Nerves in the abdomen and thorax join the left and right vagus nerves to ascend beside the left and right common carotid arteries. Sensations from the mucous membranes of the epiglottis, base of the tongue, aryepiglottic folds and the upper larynx travel via the internal laryngeal nerve. Sensation below the vocal folds of the larynx is carried by the recurrent laryngeal nerves. The cell bodies that give rise to the peripheral processes of the visceral sensory nerves of the vagus are located in the inferior vagal ganglion.
The general sensory components of the tenth cranial nerve conduct sensation from the larynx, pharynx, skin the external ear and external auditory canal, external surface of the tympanic membrane, and the meninges of the posterior cranial fossa. Sensation from the larynx travels via the recurrent laryngeal and internal branches of the vagus to reach the inferior vagal ganglion. Sensory nerve fibers from the skin and tympanic membrane travel with auricular branch of the vagus to reach the superior vagal ganglion.
There are many injuries/dysfunctions that can occur due to the vagus nerve since the vagus nerve innervates many various locations of the body. The eleventh cranial nerve is the spinal accessory nerve. The spinal accessory nerve originates from neuronal cell bodies located in the cervical spinal cord and caudal medulla. Most are located in the spinal cord and ascend through the foramen magnum and exit the cranium through the jugular foramen. The branchiomotor fibers help with the function and innervation of the sternocleidomastoid and trapezius muscles in the neck and back.
The cranial root of the accessory nerve originates from cells located in the caudal medulla. They are found in the nucleus ambiguus and leave the brainstem with the fibers of the vagus nerve and join the spinal root to exit the jugular foramen. They rejoin the vagus nerve and distribute to the same targets as the vagus. Most consider the cranial part of the eleventh cranial nerve to be functionally part of the vagus nerve. Injuries to the eleventh cranial nerve can result in weakness and atrophy of the trapezius and impair rotary movements of the neck and chin to the opposite side. The twelfth and last cranial nerve is the hypoglossal nerve.
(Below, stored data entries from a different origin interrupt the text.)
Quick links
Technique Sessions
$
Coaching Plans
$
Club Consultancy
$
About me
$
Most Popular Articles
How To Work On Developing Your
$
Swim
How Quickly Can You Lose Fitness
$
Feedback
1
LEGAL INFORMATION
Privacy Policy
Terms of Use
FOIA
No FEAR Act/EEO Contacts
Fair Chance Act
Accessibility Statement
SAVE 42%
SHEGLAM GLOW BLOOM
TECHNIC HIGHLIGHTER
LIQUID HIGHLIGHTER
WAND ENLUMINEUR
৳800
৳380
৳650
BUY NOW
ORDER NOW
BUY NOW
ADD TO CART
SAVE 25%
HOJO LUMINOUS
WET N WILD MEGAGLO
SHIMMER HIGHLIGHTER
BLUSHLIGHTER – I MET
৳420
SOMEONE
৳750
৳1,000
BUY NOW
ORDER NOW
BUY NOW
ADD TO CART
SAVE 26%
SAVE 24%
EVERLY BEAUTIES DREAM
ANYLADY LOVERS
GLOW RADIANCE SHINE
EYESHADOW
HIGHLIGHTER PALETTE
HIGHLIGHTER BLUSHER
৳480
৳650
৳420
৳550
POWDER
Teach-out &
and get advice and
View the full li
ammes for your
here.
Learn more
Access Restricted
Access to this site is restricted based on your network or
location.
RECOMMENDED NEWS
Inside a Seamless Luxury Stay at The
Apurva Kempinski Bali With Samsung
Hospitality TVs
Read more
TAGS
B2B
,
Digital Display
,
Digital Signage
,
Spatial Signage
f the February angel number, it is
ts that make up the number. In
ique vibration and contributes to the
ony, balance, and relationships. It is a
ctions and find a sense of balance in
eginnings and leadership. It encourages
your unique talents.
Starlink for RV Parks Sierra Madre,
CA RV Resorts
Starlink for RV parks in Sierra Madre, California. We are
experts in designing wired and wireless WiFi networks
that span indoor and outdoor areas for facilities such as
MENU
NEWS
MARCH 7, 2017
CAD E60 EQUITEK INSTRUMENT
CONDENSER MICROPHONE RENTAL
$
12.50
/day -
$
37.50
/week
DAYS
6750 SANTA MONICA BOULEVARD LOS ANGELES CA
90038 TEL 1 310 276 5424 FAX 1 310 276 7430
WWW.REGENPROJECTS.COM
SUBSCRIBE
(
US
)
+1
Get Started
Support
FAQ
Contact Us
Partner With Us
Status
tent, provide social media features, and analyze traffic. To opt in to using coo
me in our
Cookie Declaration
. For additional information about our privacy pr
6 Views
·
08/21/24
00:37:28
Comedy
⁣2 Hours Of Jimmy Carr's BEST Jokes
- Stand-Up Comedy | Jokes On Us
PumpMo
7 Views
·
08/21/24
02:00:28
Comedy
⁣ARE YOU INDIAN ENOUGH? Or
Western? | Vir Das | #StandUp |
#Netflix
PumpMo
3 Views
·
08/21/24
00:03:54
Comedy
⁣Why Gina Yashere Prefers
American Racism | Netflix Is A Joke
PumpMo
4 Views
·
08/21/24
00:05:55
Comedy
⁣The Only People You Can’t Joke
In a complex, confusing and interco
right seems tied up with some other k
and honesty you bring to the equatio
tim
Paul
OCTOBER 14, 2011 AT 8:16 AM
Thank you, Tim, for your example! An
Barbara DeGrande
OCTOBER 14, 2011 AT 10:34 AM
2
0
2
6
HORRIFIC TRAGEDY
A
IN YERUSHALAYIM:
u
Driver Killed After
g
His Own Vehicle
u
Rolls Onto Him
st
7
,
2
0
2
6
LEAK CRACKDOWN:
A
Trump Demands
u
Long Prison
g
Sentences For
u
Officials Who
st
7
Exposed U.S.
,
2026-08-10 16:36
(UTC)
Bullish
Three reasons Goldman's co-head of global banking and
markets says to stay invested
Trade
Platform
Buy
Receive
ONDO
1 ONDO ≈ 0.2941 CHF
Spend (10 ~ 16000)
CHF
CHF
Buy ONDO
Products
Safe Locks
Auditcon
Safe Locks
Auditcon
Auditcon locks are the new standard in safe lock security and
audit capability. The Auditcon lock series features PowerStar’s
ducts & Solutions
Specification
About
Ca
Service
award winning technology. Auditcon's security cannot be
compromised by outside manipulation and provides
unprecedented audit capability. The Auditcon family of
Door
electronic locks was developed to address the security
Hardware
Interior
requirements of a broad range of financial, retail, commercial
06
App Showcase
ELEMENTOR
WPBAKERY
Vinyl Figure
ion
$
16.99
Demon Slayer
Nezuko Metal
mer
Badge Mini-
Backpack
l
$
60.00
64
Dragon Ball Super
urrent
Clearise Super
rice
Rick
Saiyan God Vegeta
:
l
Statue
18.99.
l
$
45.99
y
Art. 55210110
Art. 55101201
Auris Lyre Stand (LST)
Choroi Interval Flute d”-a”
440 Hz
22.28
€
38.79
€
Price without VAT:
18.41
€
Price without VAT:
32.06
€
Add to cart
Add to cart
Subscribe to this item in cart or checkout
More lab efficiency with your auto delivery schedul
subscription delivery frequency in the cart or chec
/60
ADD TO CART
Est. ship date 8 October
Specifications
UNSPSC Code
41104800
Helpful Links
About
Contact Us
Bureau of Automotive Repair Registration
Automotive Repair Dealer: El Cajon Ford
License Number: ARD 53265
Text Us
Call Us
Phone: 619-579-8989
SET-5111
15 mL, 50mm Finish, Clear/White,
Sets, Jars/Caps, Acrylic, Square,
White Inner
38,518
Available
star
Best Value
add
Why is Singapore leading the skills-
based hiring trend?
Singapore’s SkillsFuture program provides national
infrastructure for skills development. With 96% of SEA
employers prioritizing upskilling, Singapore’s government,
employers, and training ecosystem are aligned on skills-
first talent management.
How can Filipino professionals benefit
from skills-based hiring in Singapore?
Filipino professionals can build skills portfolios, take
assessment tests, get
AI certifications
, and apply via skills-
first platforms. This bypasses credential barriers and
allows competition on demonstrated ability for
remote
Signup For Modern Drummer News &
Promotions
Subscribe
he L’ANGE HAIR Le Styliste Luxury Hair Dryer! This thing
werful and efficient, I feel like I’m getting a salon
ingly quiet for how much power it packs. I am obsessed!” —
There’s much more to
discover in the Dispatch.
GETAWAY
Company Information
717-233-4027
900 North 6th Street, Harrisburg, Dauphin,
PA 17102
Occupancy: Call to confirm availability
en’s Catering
This nerve can be found below the tongue. It is a somatomotor nerve that innervates all the intrinsic and all but one of the extrinsic muscles of the tongue. The neuronal cell bodies that originate the hypoglossal nerve are found in the dorsal medulla of the brain stem in the hypoglossal nucleus. This nucleus gives rise to axons that exit as rootlets that emerge in the ventrolateral sulcus of the medulla between the olive and pyramid. The rootlets come together to form the hypoglossal nerve and exit the cranium via the hypoglossal canal. The nerve passes laterally and inferiorly between the internal carotid artery and internal jugular vein.
The twelfth cranial nerve travels lateral to the bifurcation of the common carotid and loops anteriorly above the greater horn of the hyoid bone to run on the lateral surface of the hyoglossus muscle. It then travels above the edge of the mylohyoid muscle. The hypoglossal nerve then separates into branches that supply the intrinsic muscles and three of the four extrinsic muscles of the tongue. Injuries to cranial nerve XII can result in dysarthria and difficulty in swallowing. Cranial nerves are very important for our everyday functions. It would be difficult to eat, smell, hear, or see if there are dysfunctions to these cranial nerves.